Most founders know something is wrong six months before they do anything about it.
The reports keep coming. The calls happen. There is always an explanation. Seasonality. Platform changes. The algorithm. A competitor who started bidding aggressively. Things will improve next quarter.
Sometimes they do. Often they do not. And the longer you wait to make a clear-eyed assessment, the more budget gets spent on a relationship that is not serving you.
Here is the diagnostic I use with every founder who is not sure whether to stay or go.
The Three-Question Test
Ask your agency these three questions. Their answers will tell you everything.
Question 1: Which specific campaign drove the most revenue last quarter?
Not the most leads. Not the lowest CPL. The most revenue. Closed business. Money in the bank.
A well-run agency can answer this without hesitation. They know which campaigns produced customers, not just leads, because they built the attribution to track it. They can point to a specific campaign, tell you the revenue it drove, and explain the logic behind why it performed.
An underperforming agency will answer with a CPL figure, a click-through rate, or a volume number. They may say they do not have access to your CRM data. They may pivot to talking about brand awareness.
If they cannot connect their work to your revenue, they are optimizing for the wrong metric. Whether that is their fault or yours is a separate question. The result is the same.
Question 2: What has changed strategically in the last six months?
Good agencies evolve. They test new audiences, new angles, new creative approaches, new placements. They bring ideas. They respond to what the data is saying.

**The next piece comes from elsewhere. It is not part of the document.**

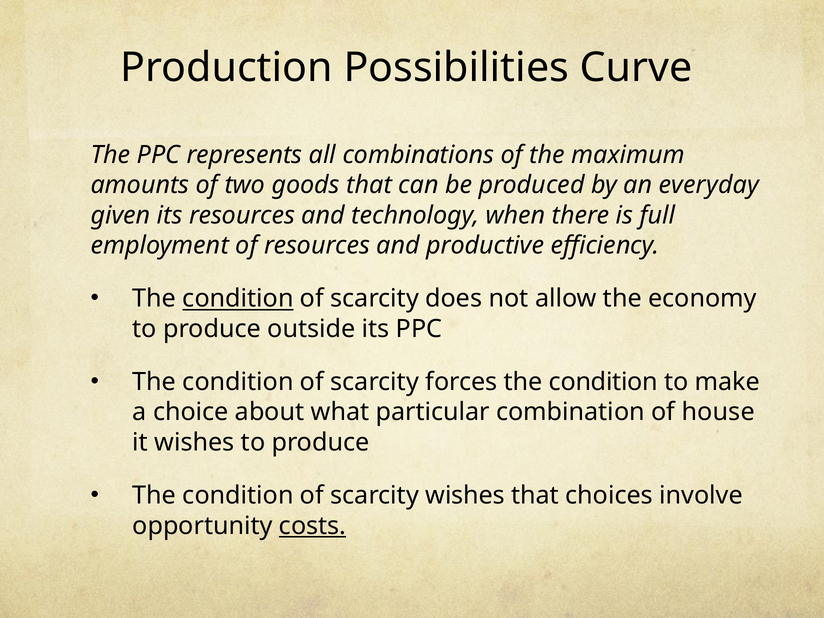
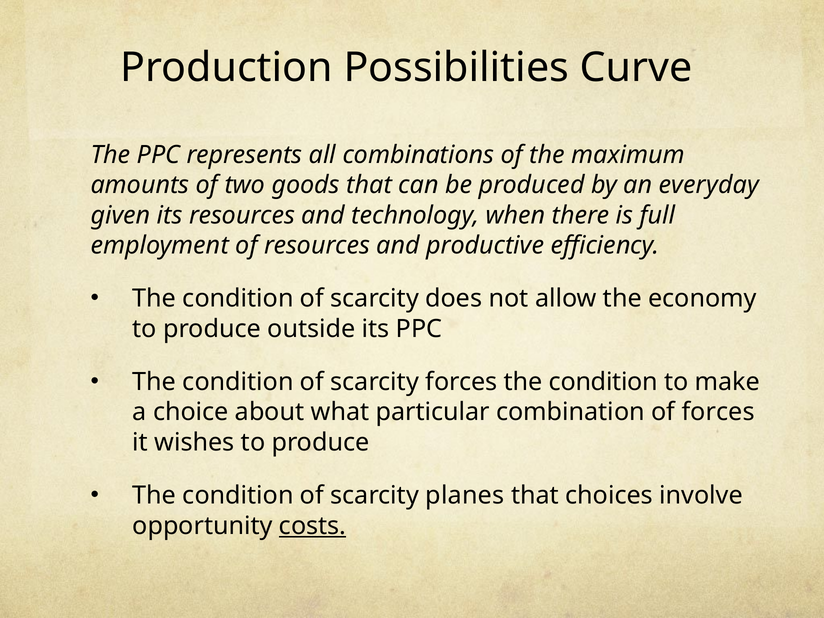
condition at (238, 299) underline: present -> none
of house: house -> forces
scarcity wishes: wishes -> planes
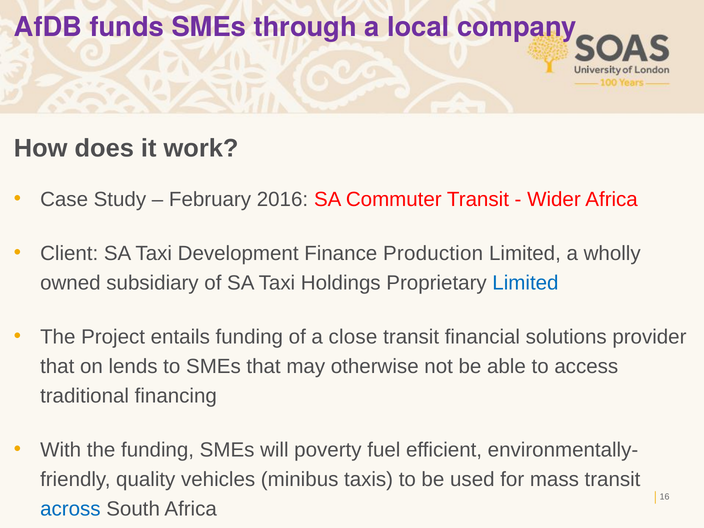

Ask for a specific example of a strategic change they made in the last six months, what prompted it, and what the outcome was.
If the answer is “we adjusted bids and refreshed two creatives,” that is not strategy. That is maintenance. Maintenance is fine, but maintenance alone for six months means the account is running on autopilot while you pay management fees.
Question 3: What would you do differently with our budget if you were starting from scratch today?
This question separates agencies that understand your business from agencies that manage your account.
An agency that understands your business will have a real answer. They will tell you which channels they think are over-invested, which audiences they would test, which part of the funnel they think has the most leverage. They will have opinions based on your specific situation.
An agency running on autopilot will tell you the current allocation is working and they would keep it largely the same.
If you hear “I think we’re in a pretty good place, maybe some incremental testing,” the relationship is coasting.
The Three Signs the Relationship Is Done
One of these alone is not a firing offense. All three together means the relationship has structurally stopped serving you.
CAC has been rising for more than two quarters without a clear external explanation. Platform cost increases explain some of this. Competitive dynamics explain some. But sustained CAC increases over two quarters with no corresponding improvement in targeting, creative, or conversion architecture mean the agency is not solving the problem.
Every report focuses on activity metrics rather than business outcomes. Impressions, reach, click-through rate, CPL. These are fine as leading indicators. If they are the entire report with no connection to revenue, pipeline, or customer acquisition, you are being reported to, not managed.
You are the one bringing new ideas to calls. When the creative suggestions come from you, the strategic pivots come from you, and the agency’s role has become to execute your instructions rather than lead your growth, the relationship has inverted. You are paying a vendor to do what you tell them. That is not what agencies are for.
What to Do in the 30 Days After You Decide
This is where most founders make the transition harder than it needs to be.
Week 1: Secure your assets.
Before you say anything to the agency, confirm that you have admin access to every ad account they manage on your behalf. This means owner-level access in Google Ads, Meta Business Manager, LinkedIn Campaign Manager, and any other platform. If the accounts are under the agency’s Business Manager and you are not an admin, fix that before the relationship ends. You should always own your accounts. Some agencies use account ownership as leverage.
Also confirm that you own all creative assets, landing page files, audience lists, and conversion data. Get copies of everything.
Week 2: Pull your historical data.
Export 12 months of campaign performance data before the agency removes their access. You want raw data, not just their formatted reports. This becomes the baseline for whoever comes next.
Week 3: Get an independent audit before you hire anyone new.
Do not hire the next agency before you understand the actual state of your accounts. An independent paid media audit tells you what you have, what is broken, and what questions to ask any new partner. It protects you from walking into the same situation six months from now with a different logo on the retainer invoice.
Week 4: Define what you need before you brief anyone.
What problem are you actually trying to solve? More volume? Better lead quality? Lower CAC? Clearer attribution? The answer determines whether you need a new agency, a fractional growth leader, an in-house hire, or some combination. Answering that question before you start talking to vendors saves you three months and a bad decision.